One of the most captivating and disturbing storylines to me is the backslide from some height of achievement. Remember the young adult book Flowers for Algernon, where Charly is a kid with a mental disability who takes some drug and becomes brilliant only to realize that the drug will unavoidably fail and leave him potentially worse off than before?
I fear my life is going to play out that story. I felt like an old soul as a kid. My family drama asked me to step up and take care of myself and my mother's emotions way too soon, and I felt valued and competent when I could do that. I spent the first 20 years of my life feeling confident and superior, together and driven and never second-guessing. Everything was black and white, and I was passionate about denouncing what I saw as wrong, unflinching in judgment about myself and everyone around me. In short, young. And terribly unwise and unkind, but feeling like I knew everything.
And so the last 20 years have been about learning to question myself and the easy first-reaction judgments. I've been reading Thinking Fast and Slow for the last 6 months. I can only read a few pages at a time, because it's an indictment of my youth and my continued first instincts. Our intuition is our System 1 brain in Daniel Kahneman's explanation of how our brains work, our feeling and judging brain that reasons with stories in which there is a hero and a villain (guess which one we all think we are?). That brain has built in shortcuts necessary for us to function minute by minute in a world of overwhelming stimuli that surrounds us. But those shortcuts have built-in errors, and if we don't slow down to question, to breathe, to zoom out of the myopia of our own first-person stories, then we literally don't see things correctly. Our System 2 brain can reason, considering multiple competing factors, but that brain is lazy and defers to System 1 unless pressed into service.
Which is all to say that I am facing a tough conversation with a member of my team on Monday, and I'm scared about how it will go. I have been picturing myself staying calm, centered, and curious. I've been re-reading Brene Brown's Dare to Lead. Clear is kind; unclear is unkind. The cave you fear hides the treasure you seek. So this conversation is a key to growth for me as a manager, as a leader, as an introvert tasked with connecting with a team every day.
And perhaps scariest of all, this is about what I can control and what I can't. I can't make someone like me, or improve performance, for that matter. I can't change the triangle dynamic of a dysfunctional reporting system for this unfortunate woman. I can't not be hurt and angry and feel powerless and disrespected when she cultivates the relationship with my boss's boss, who continually undermines and overlooks me. I can't control how this woman feels about me and my part in this mess. I can't control her interpretation of my actions or the assumptions she's making about me and my motives. I'm less nervous about that part. I can feel myself slowing down, breathing, staying grounded.

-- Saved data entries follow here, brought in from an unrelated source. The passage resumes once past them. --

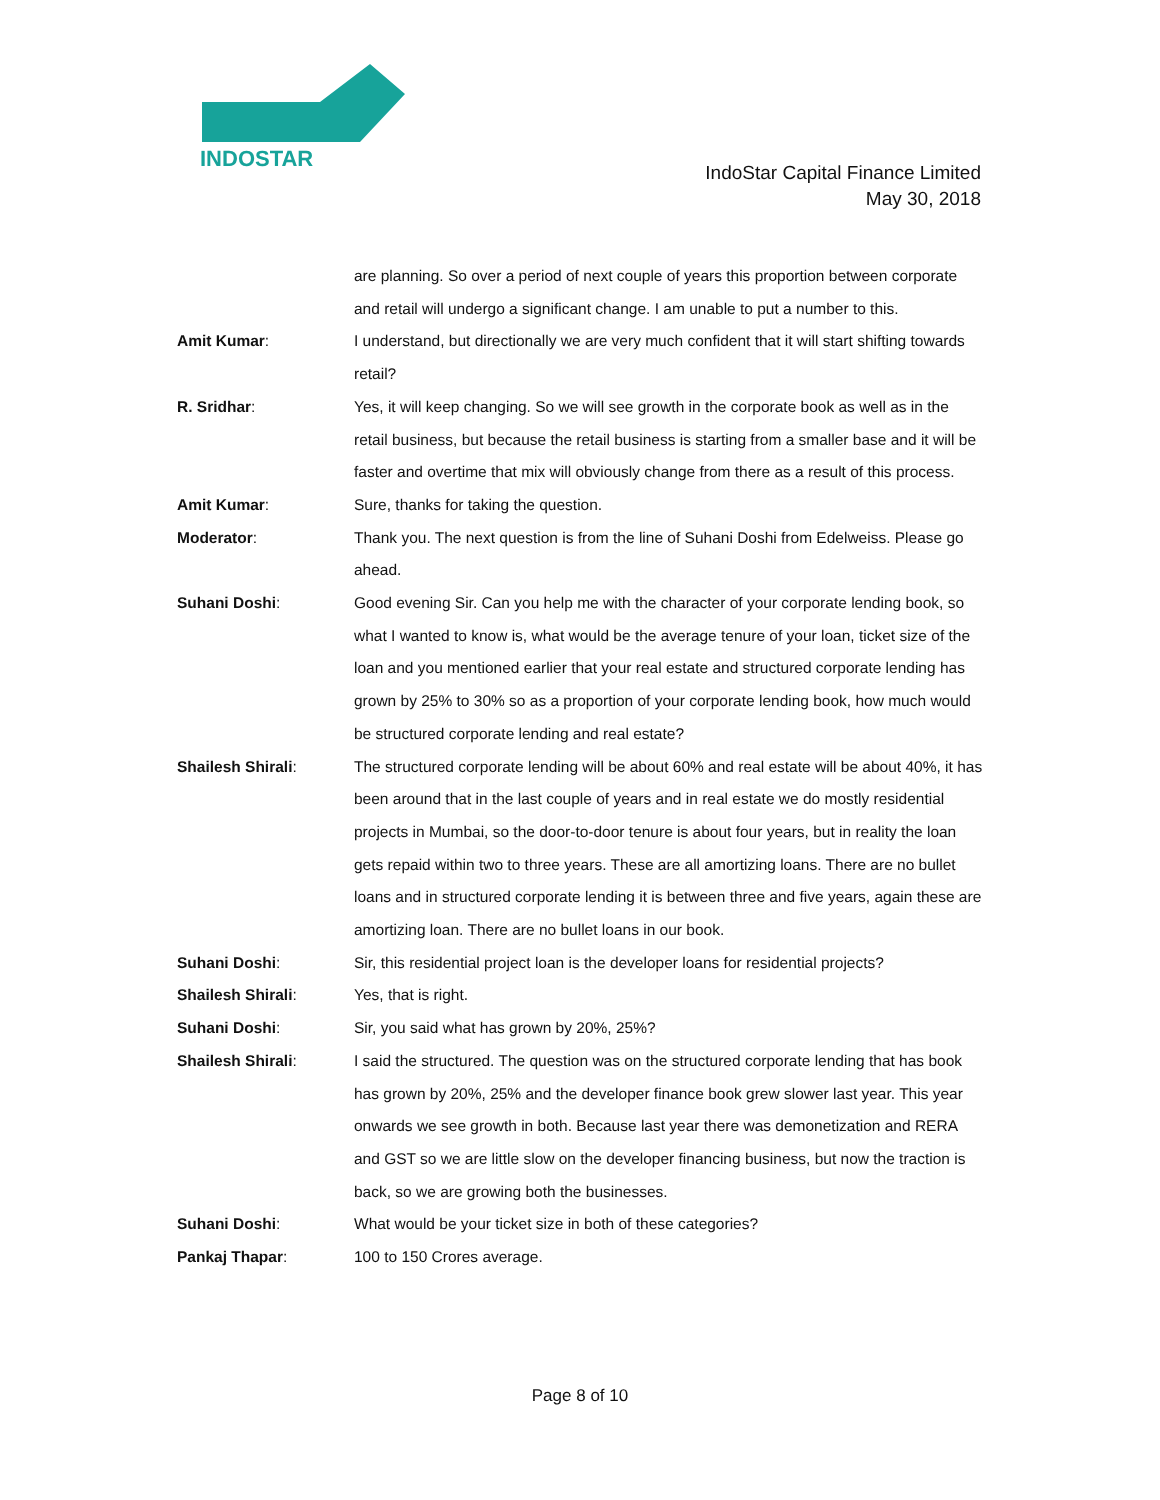INDOSTAR
IndoStar Capital Finance Limited
May 30, 2018
are planning. So over a period of next couple of years this proportion between corporate and retail will undergo a significant change. I am unable to put a number to this.
Amit Kumar: I understand, but directionally we are very much confident that it will start shifting towards retail?
R. Sridhar: Yes, it will keep changing. So we will see growth in the corporate book as well as in the retail business, but because the retail business is starting from a smaller base and it will be faster and overtime that mix will obviously change from there as a result of this process.
Amit Kumar: Sure, thanks for taking the question.
Moderator: Thank you. The next question is from the line of Suhani Doshi from Edelweiss. Please go ahead.
Suhani Doshi: Good evening Sir. Can you help me with the character of your corporate lending book, so what I wanted to know is, what would be the average tenure of your loan, ticket size of the loan and you mentioned earlier that your real estate and structured corporate lending has grown by 25% to 30% so as a proportion of your corporate lending book, how much would be structured corporate lending and real estate?
Shailesh Shirali: The structured corporate lending will be about 60% and real estate will be about 40%, it has been around that in the last couple of years and in real estate we do mostly residential projects in Mumbai, so the door-to-door tenure is about four years, but in reality the loan gets repaid within two to three years. These are all amortizing loans. There are no bullet loans and in structured corporate lending it is between three and five years, again these are amortizing loan. There are no bullet loans in our book.
Suhani Doshi: Sir, this residential project loan is the developer loans for residential projects?
Shailesh Shirali: Yes, that is right.
Suhani Doshi: Sir, you said what has grown by 20%, 25%?
Shailesh Shirali: I said the structured. The question was on the structured corporate lending that has book has grown by 20%, 25% and the developer finance book grew slower last year. This year onwards we see growth in both. Because last year there was demonetization and RERA and GST so we are little slow on the developer financing business, but now the traction is back, so we are growing both the businesses.
Suhani Doshi: What would be your ticket size in both of these categories?
Pankaj Thapar: 100 to 150 Crores average.
Page 8 of 10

It's scarier to think about having this hard conversation and nothing changing. Either having to have it again or never getting to have it again and things going from bad to worse.
But I can only do what I can do. She is doing her best, and so am I. Perhaps we are not a good fit for each other. Maybe I haven't been brave. Maybe she feels ashamed that she can't do more and do better right now. Maybe all of that and more is true.
I'm guessing it comes down to me not valuing what she's contributing and her not feeling that her contribution is valued. There's a whole conversation about assumptions and goals that needs to happen and sounds really hard, and long, when what I am feeling is panic at how much there is to do in so little time.
And then there's the personal questioning of why I don't know more, feel more confident, when I used to live in that certainty and self-righteousness. And while I simultaneously understand that recognizing how much I don't know is wiser and kinder, I hate not trusting myself, not relying on my first instincts to be unerringly right and true and just.
And so middle age is arrived at.
I must remember: more love. My only job is to figure out how to best use people's strengths in the service of the bigger picture, how to support them in bringing their best. Brene Brown asks: "What does support look like?"
I hope I'm about to find out. Together.